Het hof heeft vastgesteld dat de moeder meerdere kansen heeft gekregen om mee te werken aan een gezinsopname en een persoonlijkheidsonderzoek, maar dat zij hier niet in is geslaagd. De GI (gecertificeerde instelling) heeft zorgen geuit over het gedrag van de moeder en haar partner, waaronder mogelijk drugsgebruik en het ontvoeren van een ander kind. Het hof heeft de mening van de minderjarige in overweging genomen, die aangaf bij zijn opa en oma te willen blijven wonen. Het hof concludeert dat de machtiging tot uithuisplaatsing noodzakelijk is voor de verzorging en opvoeding van het kind en bekrachtigt de beschikking van de kinderrechter.

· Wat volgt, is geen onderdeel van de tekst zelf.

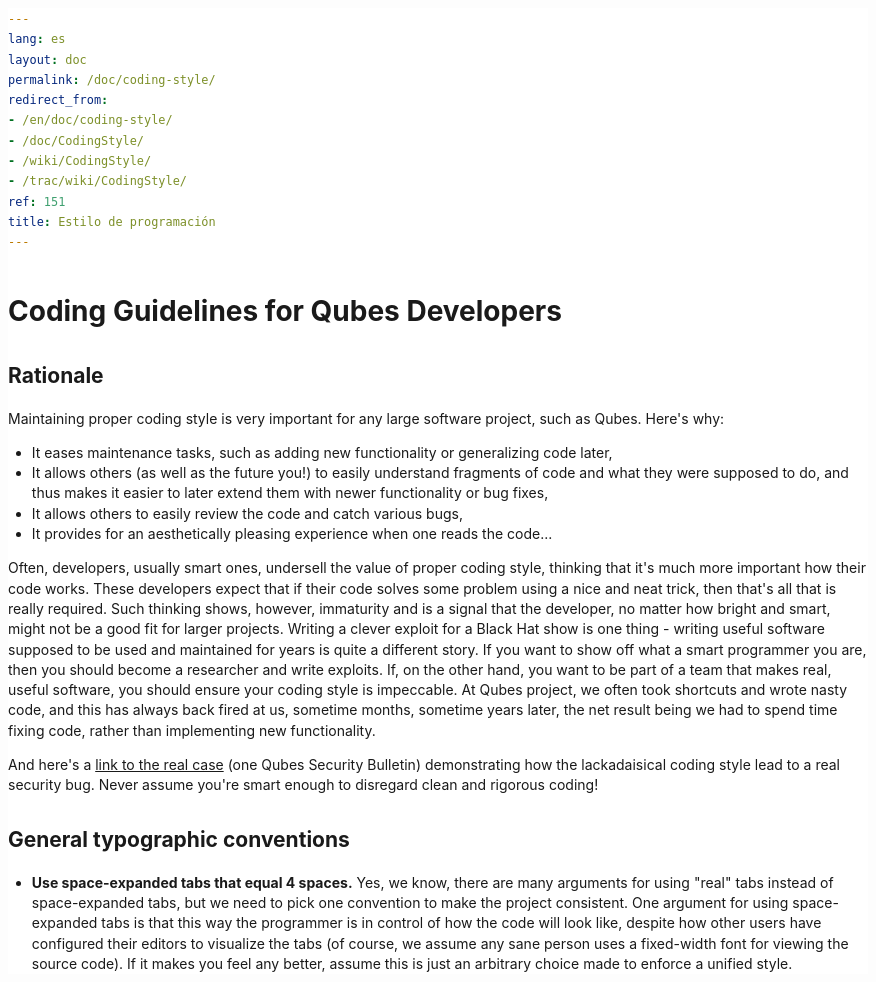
 ```yaml
---
lang: es
layout: doc
permalink: /doc/coding-style/
redirect_from:
- /en/doc/coding-style/
- /doc/CodingStyle/
- /wiki/CodingStyle/
- /trac/wiki/CodingStyle/
ref: 151
title: Estilo de programación
---
```


Coding Guidelines for Qubes Developers
======================================

Rationale
---------

Maintaining proper coding style is very important for any large software project, such as Qubes. Here's why:

-   It eases maintenance tasks, such as adding new functionality or generalizing code later,
-   It allows others (as well as the future you!) to easily understand fragments of code and what they were supposed to do, and thus makes it easier to later extend them with newer functionality or bug fixes,
-   It allows others to easily review the code and catch various bugs,
-   It provides for an aesthetically pleasing experience when one reads the code...

Often, developers, usually smart ones, undersell the value of proper coding style, thinking that it's much more important how their code works. These developers expect that if their code solves some problem using a nice and neat trick, then that's all that is really required. Such thinking shows, however, immaturity and is a signal that the developer, no matter how bright and smart, might not be a good fit for larger projects. Writing a clever exploit for a Black Hat show is one thing - writing useful software supposed to be used and maintained for years is quite a different story. If you want to show off what a smart programmer you are, then you should become a researcher and write exploits. If, on the other hand, you want to be part of a team that makes real, useful software, you should ensure your coding style is impeccable. At Qubes project, we often took shortcuts and wrote nasty code, and this has always back fired at us, sometime months, sometime years later, the net result being we had to spend time fixing code, rather than implementing new functionality.

And here's a [link to the real case](https://groups.google.com/forum/#!msg/qubes-devel/XgTo6L8-5XA/JLOadvBqnqMJ) (one Qubes Security Bulletin) demonstrating how the lackadaisical coding style lead to a real security bug. Never assume you're smart enough  to disregard clean and rigorous coding!

General typographic conventions
-------------------------------

-   **Use space-expanded tabs that equal 4 spaces.** Yes, we know, there are many arguments for using "real" tabs instead of space-expanded tabs, but we need to pick one convention to make the project consistent. One argument for using space-expanded tabs is that this way the programmer is in control of how the code will look like, despite how other users have configured their editors to visualize the tabs (of course, we assume any sane person uses a fixed-width font for viewing the source code). If it makes you feel any better, assume this is just an arbitrary choice made to enforce a unified style.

De beslissing van het hof benadrukt het belang van de stabiliteit en veiligheid voor de minderjarige, die momenteel goed functioneert bij zijn opa en oma. Het hof wijst de verzoeken van de moeder af, omdat zij onvoldoende heeft meegewerkt aan de voorgestelde oplossingen en de zorgen van de GI niet zijn weggenomen.